→ **ASSIGNMENT**:
Reproduce the data exactly, from the line containing "ougères au fromage suisse" down to the line containing "ux rebord hauts jusqu’à une hauteur", with both of those lines included.

→ **RECORDS FOR PROCESSING**:

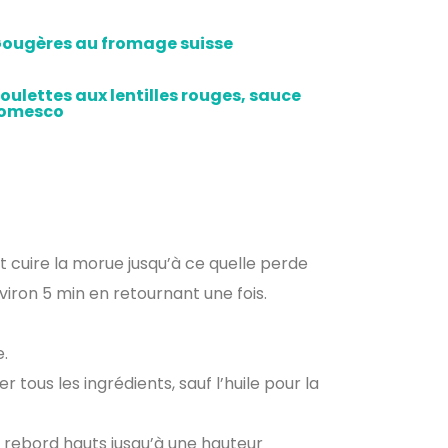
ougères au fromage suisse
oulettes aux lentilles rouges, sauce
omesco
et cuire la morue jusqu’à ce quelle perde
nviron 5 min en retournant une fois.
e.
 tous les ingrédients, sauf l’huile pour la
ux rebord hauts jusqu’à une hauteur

* * *

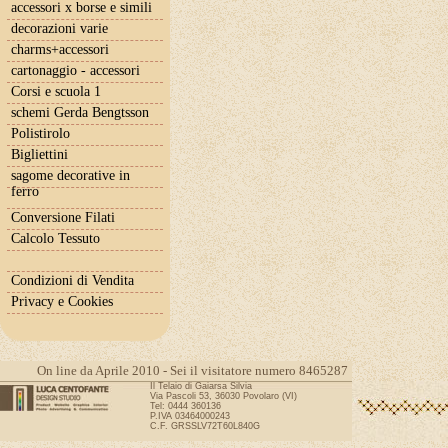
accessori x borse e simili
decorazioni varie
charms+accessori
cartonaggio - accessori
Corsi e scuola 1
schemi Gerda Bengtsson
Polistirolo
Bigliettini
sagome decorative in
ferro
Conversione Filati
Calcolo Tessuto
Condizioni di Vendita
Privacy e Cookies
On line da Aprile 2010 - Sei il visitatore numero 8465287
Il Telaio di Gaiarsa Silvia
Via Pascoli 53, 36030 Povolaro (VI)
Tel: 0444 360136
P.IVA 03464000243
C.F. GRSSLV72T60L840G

→ **ANSWER**:
ougères au fromage suisse
oulettes aux lentilles rouges, sauce
omesco
et cuire la morue jusqu’à ce quelle perde
nviron 5 min en retournant une fois.
e.
 tous les ingrédients, sauf l’huile pour la
ux rebord hauts jusqu’à une hauteur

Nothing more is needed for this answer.